== Extracted records ==

◇ ◇ ◇ ◇

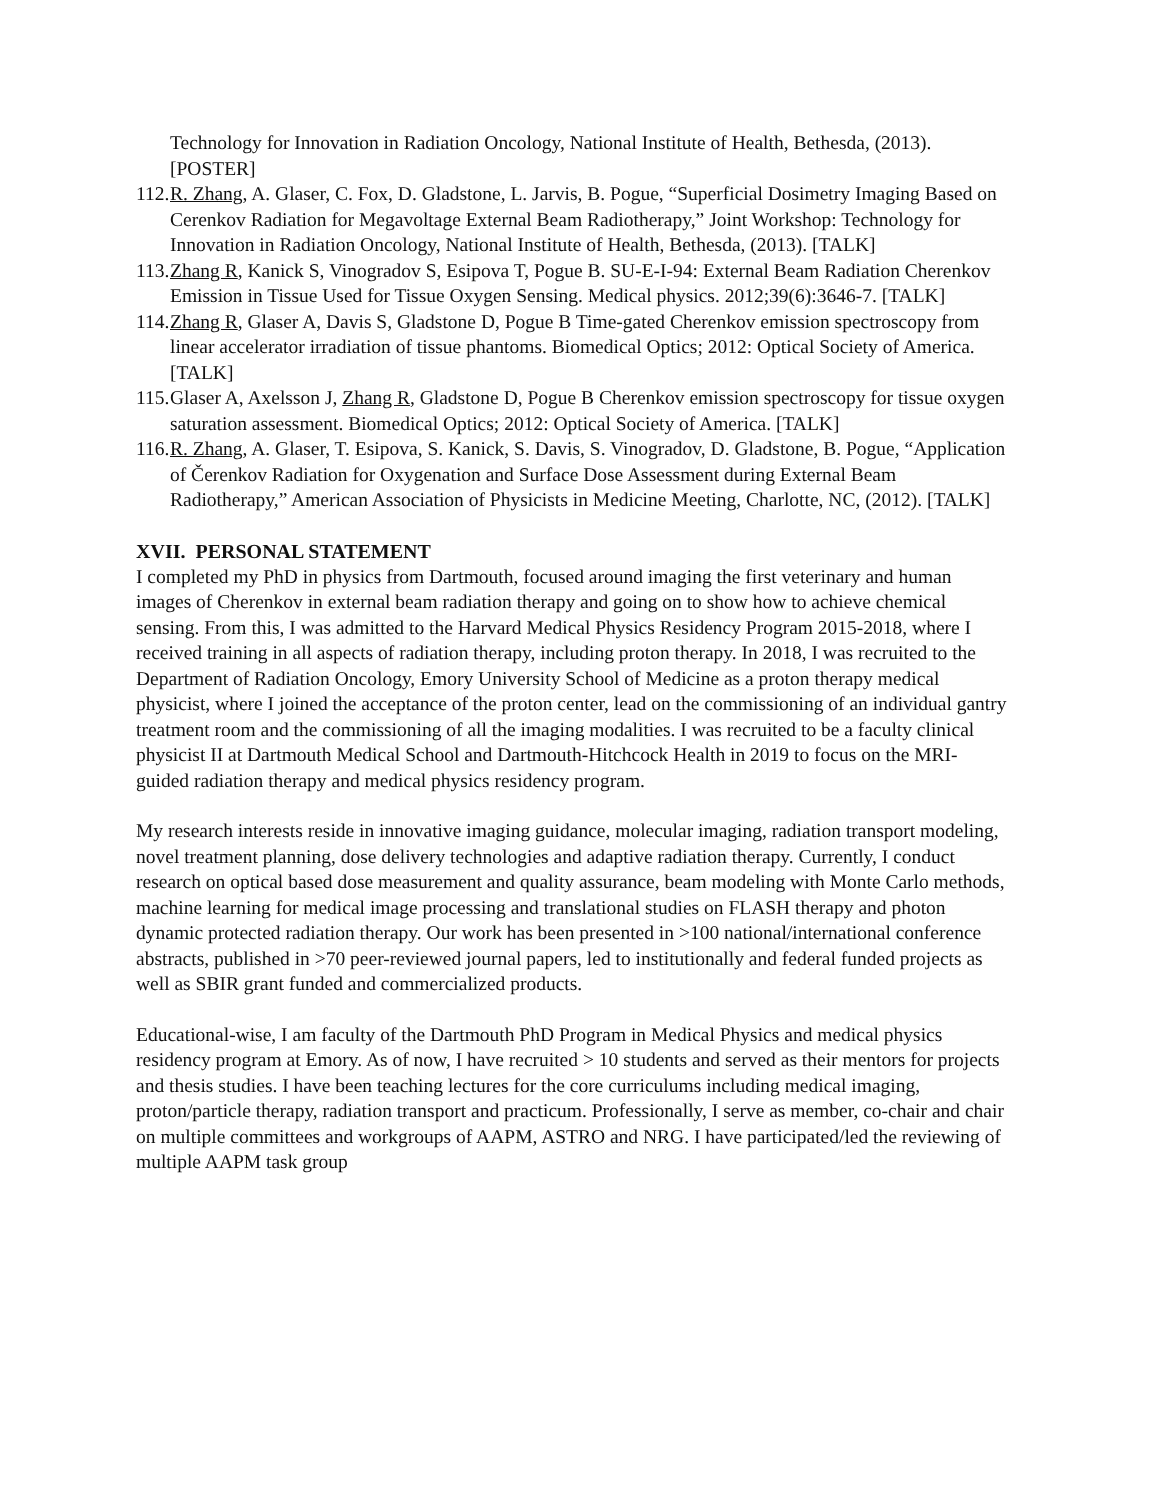Technology for Innovation in Radiation Oncology, National Institute of Health, Bethesda, (2013). [POSTER]
112. R. Zhang, A. Glaser, C. Fox, D. Gladstone, L. Jarvis, B. Pogue, “Superficial Dosimetry Imaging Based on Cerenkov Radiation for Megavoltage External Beam Radiotherapy,” Joint Workshop: Technology for Innovation in Radiation Oncology, National Institute of Health, Bethesda, (2013). [TALK]
113. Zhang R, Kanick S, Vinogradov S, Esipova T, Pogue B. SU-E-I-94: External Beam Radiation Cherenkov Emission in Tissue Used for Tissue Oxygen Sensing. Medical physics. 2012;39(6):3646-7. [TALK]
114. Zhang R, Glaser A, Davis S, Gladstone D, Pogue B Time-gated Cherenkov emission spectroscopy from linear accelerator irradiation of tissue phantoms. Biomedical Optics; 2012: Optical Society of America. [TALK]
115. Glaser A, Axelsson J, Zhang R, Gladstone D, Pogue B Cherenkov emission spectroscopy for tissue oxygen saturation assessment. Biomedical Optics; 2012: Optical Society of America. [TALK]
116. R. Zhang, A. Glaser, T. Esipova, S. Kanick, S. Davis, S. Vinogradov, D. Gladstone, B. Pogue, “Application of Čerenkov Radiation for Oxygenation and Surface Dose Assessment during External Beam Radiotherapy,” American Association of Physicists in Medicine Meeting, Charlotte, NC, (2012). [TALK]
XVII. PERSONAL STATEMENT
I completed my PhD in physics from Dartmouth, focused around imaging the first veterinary and human images of Cherenkov in external beam radiation therapy and going on to show how to achieve chemical sensing. From this, I was admitted to the Harvard Medical Physics Residency Program 2015-2018, where I received training in all aspects of radiation therapy, including proton therapy. In 2018, I was recruited to the Department of Radiation Oncology, Emory University School of Medicine as a proton therapy medical physicist, where I joined the acceptance of the proton center, lead on the commissioning of an individual gantry treatment room and the commissioning of all the imaging modalities. I was recruited to be a faculty clinical physicist II at Dartmouth Medical School and Dartmouth-Hitchcock Health in 2019 to focus on the MRI-guided radiation therapy and medical physics residency program.
My research interests reside in innovative imaging guidance, molecular imaging, radiation transport modeling, novel treatment planning, dose delivery technologies and adaptive radiation therapy. Currently, I conduct research on optical based dose measurement and quality assurance, beam modeling with Monte Carlo methods, machine learning for medical image processing and translational studies on FLASH therapy and photon dynamic protected radiation therapy. Our work has been presented in >100 national/international conference abstracts, published in >70 peer-reviewed journal papers, led to institutionally and federal funded projects as well as SBIR grant funded and commercialized products.
Educational-wise, I am faculty of the Dartmouth PhD Program in Medical Physics and medical physics residency program at Emory. As of now, I have recruited > 10 students and served as their mentors for projects and thesis studies. I have been teaching lectures for the core curriculums including medical imaging, proton/particle therapy, radiation transport and practicum. Professionally, I serve as member, co-chair and chair on multiple committees and workgroups of AAPM, ASTRO and NRG. I have participated/led the reviewing of multiple AAPM task group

◇ ◇ ◇ ◇

Give the entries above again exactly, minus their pictures.

Technology for Innovation in Radiation Oncology, National Institute of Health, Bethesda, (2013). [POSTER]
112. R. Zhang, A. Glaser, C. Fox, D. Gladstone, L. Jarvis, B. Pogue, “Superficial Dosimetry Imaging Based on Cerenkov Radiation for Megavoltage External Beam Radiotherapy,” Joint Workshop: Technology for Innovation in Radiation Oncology, National Institute of Health, Bethesda, (2013). [TALK]
113. Zhang R, Kanick S, Vinogradov S, Esipova T, Pogue B. SU-E-I-94: External Beam Radiation Cherenkov Emission in Tissue Used for Tissue Oxygen Sensing. Medical physics. 2012;39(6):3646-7. [TALK]
114. Zhang R, Glaser A, Davis S, Gladstone D, Pogue B Time-gated Cherenkov emission spectroscopy from linear accelerator irradiation of tissue phantoms. Biomedical Optics; 2012: Optical Society of America. [TALK]
115. Glaser A, Axelsson J, Zhang R, Gladstone D, Pogue B Cherenkov emission spectroscopy for tissue oxygen saturation assessment. Biomedical Optics; 2012: Optical Society of America. [TALK]
116. R. Zhang, A. Glaser, T. Esipova, S. Kanick, S. Davis, S. Vinogradov, D. Gladstone, B. Pogue, “Application of Čerenkov Radiation for Oxygenation and Surface Dose Assessment during External Beam Radiotherapy,” American Association of Physicists in Medicine Meeting, Charlotte, NC, (2012). [TALK]
XVII. PERSONAL STATEMENT
I completed my PhD in physics from Dartmouth, focused around imaging the first veterinary and human images of Cherenkov in external beam radiation therapy and going on to show how to achieve chemical sensing. From this, I was admitted to the Harvard Medical Physics Residency Program 2015-2018, where I received training in all aspects of radiation therapy, including proton therapy. In 2018, I was recruited to the Department of Radiation Oncology, Emory University School of Medicine as a proton therapy medical physicist, where I joined the acceptance of the proton center, lead on the commissioning of an individual gantry treatment room and the commissioning of all the imaging modalities. I was recruited to be a faculty clinical physicist II at Dartmouth Medical School and Dartmouth-Hitchcock Health in 2019 to focus on the MRI-guided radiation therapy and medical physics residency program.
My research interests reside in innovative imaging guidance, molecular imaging, radiation transport modeling, novel treatment planning, dose delivery technologies and adaptive radiation therapy. Currently, I conduct research on optical based dose measurement and quality assurance, beam modeling with Monte Carlo methods, machine learning for medical image processing and translational studies on FLASH therapy and photon dynamic protected radiation therapy. Our work has been presented in >100 national/international conference abstracts, published in >70 peer-reviewed journal papers, led to institutionally and federal funded projects as well as SBIR grant funded and commercialized products.
Educational-wise, I am faculty of the Dartmouth PhD Program in Medical Physics and medical physics residency program at Emory. As of now, I have recruited > 10 students and served as their mentors for projects and thesis studies. I have been teaching lectures for the core curriculums including medical imaging, proton/particle therapy, radiation transport and practicum. Professionally, I serve as member, co-chair and chair on multiple committees and workgroups of AAPM, ASTRO and NRG. I have participated/led the reviewing of multiple AAPM task group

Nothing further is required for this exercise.